### Records
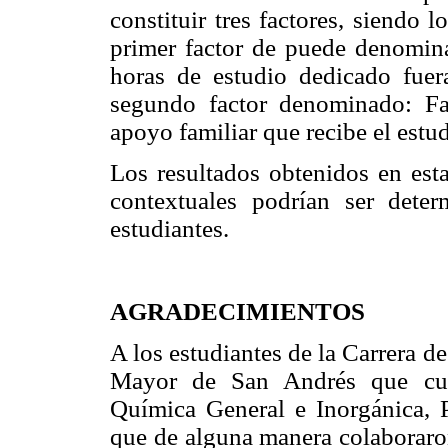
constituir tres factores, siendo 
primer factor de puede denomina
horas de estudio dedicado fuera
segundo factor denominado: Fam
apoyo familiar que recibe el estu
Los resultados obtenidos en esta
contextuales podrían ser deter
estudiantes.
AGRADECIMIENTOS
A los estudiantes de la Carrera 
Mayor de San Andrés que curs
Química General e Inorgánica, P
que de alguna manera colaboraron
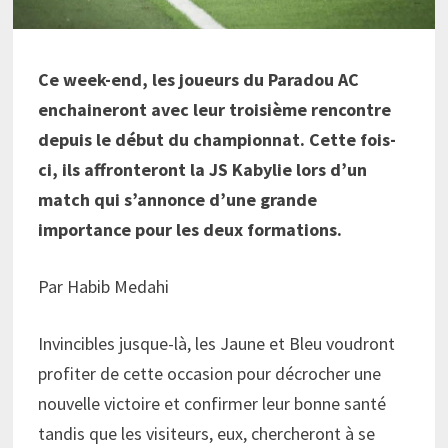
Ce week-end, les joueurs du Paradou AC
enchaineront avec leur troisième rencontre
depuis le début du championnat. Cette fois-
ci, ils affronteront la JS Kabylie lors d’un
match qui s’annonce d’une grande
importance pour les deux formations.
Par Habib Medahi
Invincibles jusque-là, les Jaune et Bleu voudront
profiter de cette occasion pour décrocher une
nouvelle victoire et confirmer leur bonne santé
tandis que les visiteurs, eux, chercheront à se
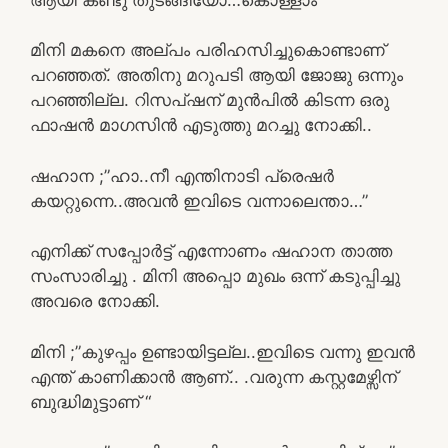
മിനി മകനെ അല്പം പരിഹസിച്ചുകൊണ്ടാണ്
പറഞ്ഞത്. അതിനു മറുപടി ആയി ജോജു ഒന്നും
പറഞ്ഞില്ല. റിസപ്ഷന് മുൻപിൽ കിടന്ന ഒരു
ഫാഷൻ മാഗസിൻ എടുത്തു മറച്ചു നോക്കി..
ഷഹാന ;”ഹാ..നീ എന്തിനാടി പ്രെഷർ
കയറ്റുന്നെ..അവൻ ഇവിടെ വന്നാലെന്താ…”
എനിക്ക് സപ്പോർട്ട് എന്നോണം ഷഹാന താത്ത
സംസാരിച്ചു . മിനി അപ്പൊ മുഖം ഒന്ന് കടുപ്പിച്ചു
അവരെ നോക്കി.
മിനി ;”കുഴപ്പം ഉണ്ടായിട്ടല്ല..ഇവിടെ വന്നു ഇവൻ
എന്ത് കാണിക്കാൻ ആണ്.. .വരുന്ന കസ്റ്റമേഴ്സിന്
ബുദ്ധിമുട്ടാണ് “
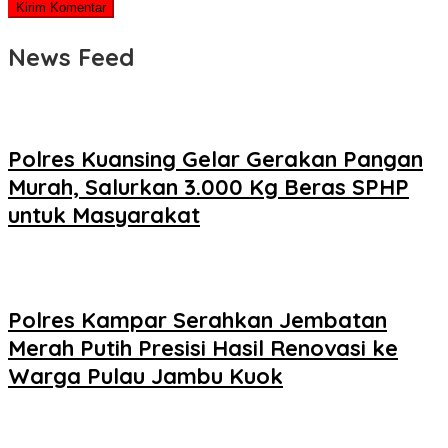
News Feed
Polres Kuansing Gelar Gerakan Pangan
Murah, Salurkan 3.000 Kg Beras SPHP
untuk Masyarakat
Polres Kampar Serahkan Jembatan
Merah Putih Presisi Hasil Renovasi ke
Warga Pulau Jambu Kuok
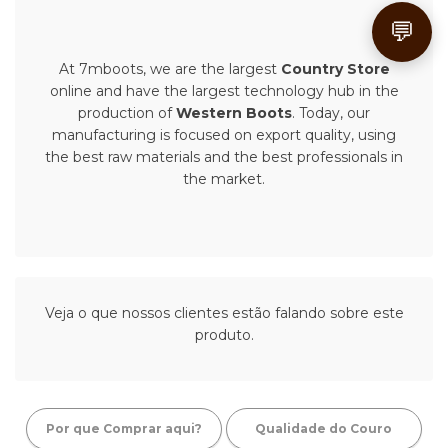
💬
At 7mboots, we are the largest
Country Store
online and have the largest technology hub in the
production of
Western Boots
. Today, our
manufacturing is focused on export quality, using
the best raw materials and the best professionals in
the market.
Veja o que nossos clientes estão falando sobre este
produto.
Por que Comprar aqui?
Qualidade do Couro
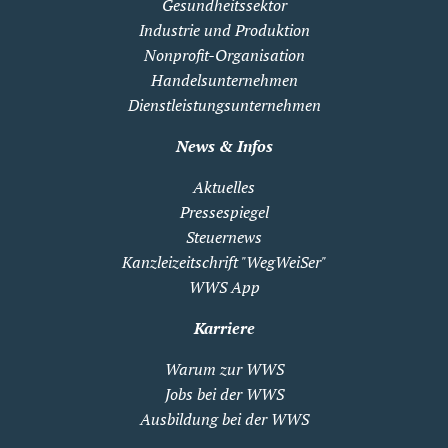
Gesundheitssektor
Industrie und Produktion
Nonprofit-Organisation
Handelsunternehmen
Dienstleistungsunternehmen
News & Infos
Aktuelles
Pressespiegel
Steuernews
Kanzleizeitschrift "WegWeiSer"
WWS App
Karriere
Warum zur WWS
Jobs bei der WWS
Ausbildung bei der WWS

### What you have to do
Copy all of the lines above word for word, leaving out the picture markers.

### Reply
constituir tres factores, siendo 
primer factor de puede denomina
horas de estudio dedicado fuera
segundo factor denominado: Fam
apoyo familiar que recibe el estu
Los resultados obtenidos en esta
contextuales podrían ser deter
estudiantes.
AGRADECIMIENTOS
A los estudiantes de la Carrera 
Mayor de San Andrés que curs
Química General e Inorgánica, P
que de alguna manera colaboraron
Ce week-end, les joueurs du Paradou AC
enchaineront avec leur troisième rencontre
depuis le début du championnat. Cette fois-
ci, ils affronteront la JS Kabylie lors d’un
match qui s’annonce d’une grande
importance pour les deux formations.
Par Habib Medahi
Invincibles jusque-là, les Jaune et Bleu voudront
profiter de cette occasion pour décrocher une
nouvelle victoire et confirmer leur bonne santé
tandis que les visiteurs, eux, chercheront à se
മിനി മകനെ അല്പം പരിഹസിച്ചുകൊണ്ടാണ്
പറഞ്ഞത്. അതിനു മറുപടി ആയി ജോജു ഒന്നും
പറഞ്ഞില്ല. റിസപ്ഷന് മുൻപിൽ കിടന്ന ഒരു
ഫാഷൻ മാഗസിൻ എടുത്തു മറച്ചു നോക്കി..
ഷഹാന ;”ഹാ..നീ എന്തിനാടി പ്രെഷർ
കയറ്റുന്നെ..അവൻ ഇവിടെ വന്നാലെന്താ…”
എനിക്ക് സപ്പോർട്ട് എന്നോണം ഷഹാന താത്ത
സംസാരിച്ചു . മിനി അപ്പൊ മുഖം ഒന്ന് കടുപ്പിച്ചു
അവരെ നോക്കി.
മിനി ;”കുഴപ്പം ഉണ്ടായിട്ടല്ല..ഇവിടെ വന്നു ഇവൻ
എന്ത് കാണിക്കാൻ ആണ്.. .വരുന്ന കസ്റ്റമേഴ്സിന്
ബുദ്ധിമുട്ടാണ് “
News Feed
Polres Kuansing Gelar Gerakan Pangan
Murah, Salurkan 3.000 Kg Beras SPHP
untuk Masyarakat
Polres Kampar Serahkan Jembatan
Merah Putih Presisi Hasil Renovasi ke
Warga Pulau Jambu Kuok
💬
At 7mboots, we are the largest
Country Store
online and have the largest technology hub in the
production of
Western Boots
. Today, our
manufacturing is focused on export quality, using
the best raw materials and the best professionals in
the market.
Veja o que nossos clientes estão falando sobre este
produto.
Por que Comprar aqui?
Qualidade do Couro
Gesundheitssektor
Industrie und Produktion
Nonprofit-Organisation
Handelsunternehmen
Dienstleistungsunternehmen
News & Infos
Aktuelles
Pressespiegel
Steuernews
Kanzleizeitschrift "WegWeiSer"
WWS App
Karriere
Warum zur WWS
Jobs bei der WWS
Ausbildung bei der WWS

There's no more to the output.